What is Data Deduplication?
Data deduplication technology identifies and eliminates redundant data segments so that what is written to a disk consumes significantly less storage capacity. Deduplication first became popular in backup and archiving processes on secondary and tertiary storage tiers because there is a lot of redundancy in backup and archive, and the deduplication process won’t impact performance of production applications.
Deduplication is a resource-intensive process. Deduplication analyzes all incoming data for duplicates versus what exists in the system. The system compares each block of data in the data set to an index of previously stored blocks for a match. The system writes the block to disk when no matches exist. When a match exists, the system stores a pointer to the unique piece of data on disk in the index—which takes up significantly less space on disk. Performing this activity in real time is the challenge. The smaller the block size of data, the greater the number of IO per second (IOPS) required.
Deduplication can occur inline or post-process. Inline deduplication identifies and eliminates duplicates as it writes data to disk; whereas post-process deduplicates data at some point after it writes data to disk. So, you can see the concern regarding inline deduplication on primary or production storage. It requires more processing power that could affect storage performance – impacting the performance of production applications.
Deduplication at the “source” of data delivers end-to-end efficiency. Data efficiency starts at inception and remains throughout the data lifecycle. Once data is in its deduplicated, compressed and optimized state, it stays that way. This introduces capacity, bandwidth and performance savings as SimpliVity more efficiently stores and moves data within and across data centers and the public cloud.
Data Deduplication on Production Storage
Deduplicating data on the primary or production tier offers several benefits. First, it reduces the footprint of data on storage, which reduces the amount of capacity required.
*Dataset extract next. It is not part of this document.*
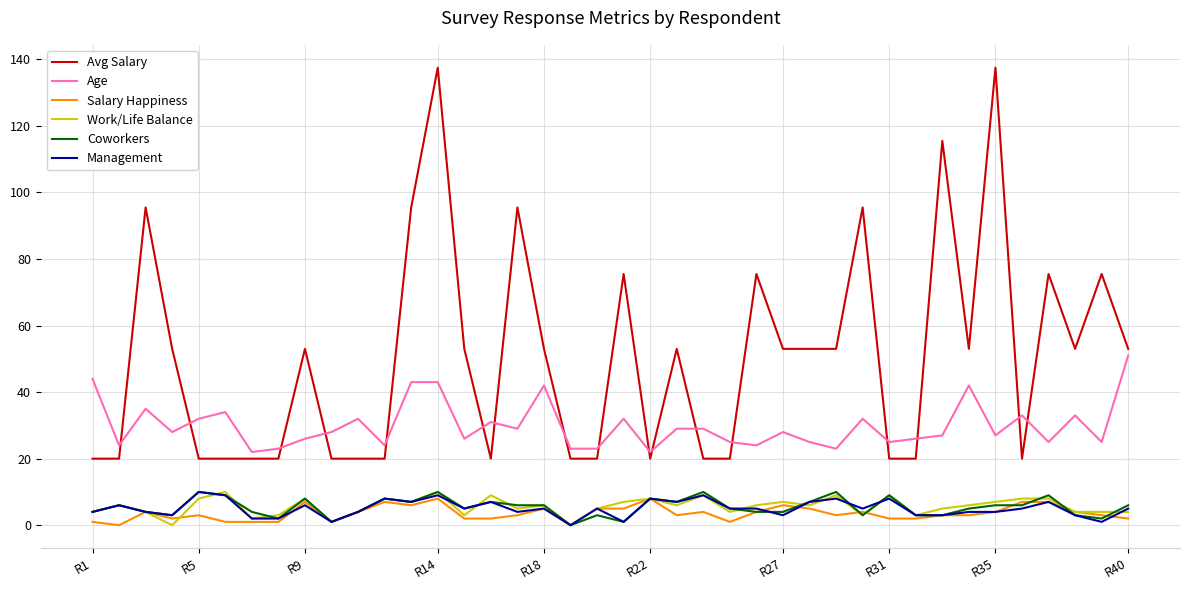

What is the sum of all Coworkers values?

218.0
Perhaps more importantly in a post-virtualization data center is that deduplication reduces IOPS required, which improves performance.
Today, deduplication occurs on production storage. Technology advancements allow deduplication to occur as close to the inception of data as possible. SimpliVity handles the compute-intensive tasks of deduplicating, compressing and optimizing data in real time (inline), while dramatically lowering costs when compared with competitive solutions.
SimpliVity includes a PCIe module, the OmniCube Accelerator, to process all writes and manage compute-intensive processes. OmniCube writes data to the datastore via the OmniCube Accelerator, offloading processing that would otherwise impact performance.
SimpliVity also increases the opportunity to locate more duplicates by comparing incoming data with the largest data repository. Federating OmniCube building blocks as a single resource pool enables high availability and resource sharing. It also creates a single data pool for deduplication comparison.
Enhanced Data Deduplication
In addition to deduplication, SimpliVity provides additional processes to reduce capacity and IOPS requirements: compression and optimization. Where deduplication eliminates redundant data within a data set by comparing it across the whole available data repository, compression finds and eliminates redundant data within a data set in relation to other data within the same data set. Compression complements deduplication and provides an added measure of efficiency.
SimpliVity further optimizes processing by making real-time decisions about storing data to improve storage efficiency, performance and bandwidth usage. OmniCube is operating system- and virtualization-aware, and able to identify and eliminate the processing of unnecessary data.